**Objetivos:**
• a. Transcreva do texto sobre a tributação em IRS o trecho que começa em "No caso da AT" e vai até "nos termos contratualizados?".
• b. Traduza para inglês a seguinte frase do texto sobre a tributação em IRS: "Se a permuta de direitos, a que se refere a questão anterior, fosse qualificada como uma cessão de créditos, não se tornaria também definitiva no momento da sua celebração?"

**Texto citado:**
····················

No caso da AT não fundamentar a liquidação, nos termos daquela norma do artigo 38º da LGT, e aceitar os negócios jurídicos, não tendo sequer impugnado os atos e contratos que titularam os negócios jurídicos, que passaram a constituir factos provados e assentes, poderá tributar em IRS um sujeito passivo por rendimentos comprovadamente faturados por outra entidade e pagos a esta outra entidade, nos termos contratualizados?

Ou seja,

Cabe ou não à AT o ónus de demonstrar os pressupostos do direito de tributar (Cfr. artigos 1.2 n.2 3 e 74.º n.º 1 da LGT} de forma que, nessa demonstração, se integre a fundamentação do ato de liquidação com anterioridade ou contemporaneidade ao ato de liquidação?

Estão, ou não, a AT e o próprio tribunal vinculados a reconhecerem os efeitos jurídicos dos negócios jurídicos dados como provados caso a AT não se socorra, para a fundamentação da liquidação, da norma do artigo 38.º da LGT?

G - A Segunda questão que se submete a revista é a seguinte:

Um Contrato de Share Option Agreement (com o conteúdo como o que se mostra provado nos autos) é um contrato de Permuta de direitos, através do qual uma das partes transmite, definitivamente, um direito de natureza aleatória e incerta, dependente da verificação de uma condição externa aos contraentes, em troca do direito de opção pela aquisição de uma participação social numa sociedade, sendo que, o direito de opção, poderá, ou não, ser exercido, porque de uma mera Assim, a permuta de um direito a um success fee, por um direito de opção a adquirir uma participação social, torna-se ou não definitiva quanto aos seus efeitos no momento da sua celebração?

H - A Terceira questão que se submete a revista é a seguinte:

Se a permuta de direitos, a que se refere a questão anterior, fosse qualificada como uma cessão de créditos, não se tornaria também definitiva no momento da sua celebração?

1 - A Quarta questão que se submete a revista é a seguinte:

Face a um contrato que constitui matéria assente, e que obriga uma entidade a faturar a outra, é admissível que, com fundamento nos termos do n.º 6 do artigo 3.º do Código de Imposto sobre o Rendimento das Pessoas Singulares (CIRS), se exija, como faz a AT in casu, também a obrigação de emitir fatura, por outro sujeito passivo, relativamente ao mesmo rendimento, já faturado e pago a outra entidade, sem antes desconsiderar, nos termos do artigo 38.2 da LGT, o contrato de onde emerge tal obrigação?

····················

**Registos fornecidos:**
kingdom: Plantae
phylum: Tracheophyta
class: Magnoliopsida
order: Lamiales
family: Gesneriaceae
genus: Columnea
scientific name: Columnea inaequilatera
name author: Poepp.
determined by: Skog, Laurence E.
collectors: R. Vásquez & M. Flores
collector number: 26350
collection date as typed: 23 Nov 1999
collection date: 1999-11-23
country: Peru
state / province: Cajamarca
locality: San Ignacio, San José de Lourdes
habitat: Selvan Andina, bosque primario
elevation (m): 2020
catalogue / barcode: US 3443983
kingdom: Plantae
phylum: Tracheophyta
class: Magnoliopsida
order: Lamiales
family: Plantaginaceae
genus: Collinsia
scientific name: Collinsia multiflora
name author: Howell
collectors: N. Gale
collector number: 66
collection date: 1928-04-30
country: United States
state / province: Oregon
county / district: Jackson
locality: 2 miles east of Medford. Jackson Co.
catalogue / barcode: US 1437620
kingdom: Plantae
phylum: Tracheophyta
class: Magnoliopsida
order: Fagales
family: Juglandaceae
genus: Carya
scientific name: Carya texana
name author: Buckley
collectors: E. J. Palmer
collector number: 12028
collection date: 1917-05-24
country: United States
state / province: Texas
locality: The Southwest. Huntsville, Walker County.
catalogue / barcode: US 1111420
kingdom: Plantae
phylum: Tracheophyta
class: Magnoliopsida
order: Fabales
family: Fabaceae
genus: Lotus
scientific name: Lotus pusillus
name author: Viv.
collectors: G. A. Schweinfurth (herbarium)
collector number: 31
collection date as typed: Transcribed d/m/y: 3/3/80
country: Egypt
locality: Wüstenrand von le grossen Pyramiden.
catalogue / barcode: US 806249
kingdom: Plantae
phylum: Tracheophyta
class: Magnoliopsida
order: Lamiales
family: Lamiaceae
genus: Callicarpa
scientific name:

····················

**Resultados por ordem:**
• a.
No caso da AT não fundamentar a liquidação, nos termos daquela norma do artigo 38º da LGT, e aceitar os negócios jurídicos, não tendo sequer impugnado os atos e contratos que titularam os negócios jurídicos, que passaram a constituir factos provados e assentes, poderá tributar em IRS um sujeito passivo por rendimentos comprovadamente faturados por outra entidade e pagos a esta outra entidade, nos termos contratualizados?

• b. If the exchange of rights referred to in the previous question were classified as an assignment of credits, would it not also become final at the moment it was entered into?